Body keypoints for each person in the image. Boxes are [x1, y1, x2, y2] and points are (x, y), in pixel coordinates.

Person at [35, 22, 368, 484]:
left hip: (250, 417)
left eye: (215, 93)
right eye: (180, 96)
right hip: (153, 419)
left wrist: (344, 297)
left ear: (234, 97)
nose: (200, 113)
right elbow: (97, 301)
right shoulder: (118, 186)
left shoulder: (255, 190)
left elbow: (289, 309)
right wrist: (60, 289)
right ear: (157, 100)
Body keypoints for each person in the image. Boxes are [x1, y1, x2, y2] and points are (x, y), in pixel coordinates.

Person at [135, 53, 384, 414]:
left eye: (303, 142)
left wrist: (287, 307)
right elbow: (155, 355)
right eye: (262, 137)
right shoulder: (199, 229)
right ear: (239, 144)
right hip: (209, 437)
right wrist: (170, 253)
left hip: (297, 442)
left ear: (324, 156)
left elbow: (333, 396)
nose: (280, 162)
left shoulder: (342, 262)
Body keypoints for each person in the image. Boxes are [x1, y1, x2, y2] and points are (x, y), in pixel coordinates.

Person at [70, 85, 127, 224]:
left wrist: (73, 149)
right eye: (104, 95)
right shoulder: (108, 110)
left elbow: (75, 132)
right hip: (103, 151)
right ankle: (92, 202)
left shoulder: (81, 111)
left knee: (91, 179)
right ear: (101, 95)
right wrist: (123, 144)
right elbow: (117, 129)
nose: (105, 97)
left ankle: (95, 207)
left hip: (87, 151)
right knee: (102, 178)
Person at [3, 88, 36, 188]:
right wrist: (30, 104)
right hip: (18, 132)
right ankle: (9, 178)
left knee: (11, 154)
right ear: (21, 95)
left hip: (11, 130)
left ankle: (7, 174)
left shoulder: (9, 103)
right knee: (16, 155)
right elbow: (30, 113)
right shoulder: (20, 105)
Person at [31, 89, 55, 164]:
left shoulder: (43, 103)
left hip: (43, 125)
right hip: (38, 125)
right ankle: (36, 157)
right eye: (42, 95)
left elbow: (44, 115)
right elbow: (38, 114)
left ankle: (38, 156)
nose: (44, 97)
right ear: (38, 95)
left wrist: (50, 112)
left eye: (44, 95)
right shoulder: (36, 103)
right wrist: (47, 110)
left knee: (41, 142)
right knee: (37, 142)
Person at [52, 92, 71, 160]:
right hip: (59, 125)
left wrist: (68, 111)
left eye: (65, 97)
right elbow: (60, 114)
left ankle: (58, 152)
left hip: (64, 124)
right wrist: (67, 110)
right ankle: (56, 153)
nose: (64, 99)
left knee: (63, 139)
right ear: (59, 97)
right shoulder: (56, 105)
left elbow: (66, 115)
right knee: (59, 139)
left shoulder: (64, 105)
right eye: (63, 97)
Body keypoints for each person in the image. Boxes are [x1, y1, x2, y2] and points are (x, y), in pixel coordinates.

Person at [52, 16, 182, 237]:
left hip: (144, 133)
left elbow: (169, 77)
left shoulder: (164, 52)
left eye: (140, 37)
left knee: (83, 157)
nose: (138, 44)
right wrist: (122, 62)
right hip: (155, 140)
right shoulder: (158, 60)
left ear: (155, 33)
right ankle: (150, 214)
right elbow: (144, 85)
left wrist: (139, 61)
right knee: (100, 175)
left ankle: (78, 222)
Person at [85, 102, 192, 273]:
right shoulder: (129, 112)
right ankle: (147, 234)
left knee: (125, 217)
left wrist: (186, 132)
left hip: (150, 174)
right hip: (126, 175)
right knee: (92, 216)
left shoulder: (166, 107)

------------------------------------

- _Exercise directions_: Copy each entry exactly, with nothing added or dropped.

- _Answer_:
Body keypoints for each person in the image. Boxes are [x1, y1, x2, y2] and points are (x, y), in pixel coordinates.

Person at [35, 22, 368, 484]:
left hip: (250, 417)
left eye: (215, 93)
right eye: (180, 96)
right hip: (153, 419)
left wrist: (344, 297)
left ear: (234, 97)
nose: (200, 113)
right elbow: (97, 301)
right shoulder: (118, 186)
left shoulder: (255, 190)
left elbow: (289, 309)
right wrist: (60, 289)
right ear: (157, 100)
Body keypoints for each person in the image. Boxes are [x1, y1, x2, y2] and points are (x, y), in pixel coordinates.

Person at [135, 53, 384, 414]:
left eye: (303, 142)
left wrist: (287, 307)
right elbow: (155, 355)
right eye: (262, 137)
right shoulder: (199, 229)
right ear: (239, 144)
right hip: (209, 437)
right wrist: (170, 253)
left hip: (297, 442)
left ear: (324, 156)
left elbow: (333, 396)
nose: (280, 162)
left shoulder: (342, 262)
Body keypoints for each person in the image. Boxes are [x1, y1, x2, y2] and points are (x, y), in pixel coordinates.

Person at [70, 85, 127, 224]:
left wrist: (73, 149)
right eye: (104, 95)
right shoulder: (108, 110)
left elbow: (75, 132)
right hip: (103, 151)
right ankle: (92, 202)
left shoulder: (81, 111)
left knee: (91, 179)
right ear: (101, 95)
right wrist: (123, 144)
right elbow: (117, 129)
nose: (105, 97)
left ankle: (95, 207)
left hip: (87, 151)
right knee: (102, 178)
Person at [3, 88, 36, 188]:
right wrist: (30, 104)
right hip: (18, 132)
right ankle: (9, 178)
left knee: (11, 154)
right ear: (21, 95)
left hip: (11, 130)
left ankle: (7, 174)
left shoulder: (9, 103)
right knee: (16, 155)
right elbow: (30, 113)
right shoulder: (20, 105)
Person at [31, 89, 55, 164]:
left shoulder: (43, 103)
left hip: (43, 125)
right hip: (38, 125)
right ankle: (36, 157)
right eye: (42, 95)
left elbow: (44, 115)
right elbow: (38, 114)
left ankle: (38, 156)
nose: (44, 97)
right ear: (38, 95)
left wrist: (50, 112)
left eye: (44, 95)
right shoulder: (36, 103)
right wrist: (47, 110)
left knee: (41, 142)
right knee: (37, 142)
Person at [52, 92, 71, 160]:
right hip: (59, 125)
left wrist: (68, 111)
left eye: (65, 97)
right elbow: (60, 114)
left ankle: (58, 152)
left hip: (64, 124)
right wrist: (67, 110)
right ankle: (56, 153)
nose: (64, 99)
left knee: (63, 139)
right ear: (59, 97)
right shoulder: (56, 105)
left elbow: (66, 115)
right knee: (59, 139)
left shoulder: (64, 105)
right eye: (63, 97)
Body keypoints for each person in the image. Boxes are [x1, y1, x2, y2] and points are (x, y), in pixel coordinates.

Person at [52, 16, 182, 237]:
left hip: (144, 133)
left elbow: (169, 77)
left shoulder: (164, 52)
left eye: (140, 37)
left knee: (83, 157)
nose: (138, 44)
right wrist: (122, 62)
right hip: (155, 140)
right shoulder: (158, 60)
left ear: (155, 33)
right ankle: (150, 214)
right elbow: (144, 85)
left wrist: (139, 61)
right knee: (100, 175)
left ankle: (78, 222)
Person at [85, 102, 192, 273]:
right shoulder: (129, 112)
right ankle: (147, 234)
left knee: (125, 217)
left wrist: (186, 132)
left hip: (150, 174)
right hip: (126, 175)
right knee: (92, 216)
left shoulder: (166, 107)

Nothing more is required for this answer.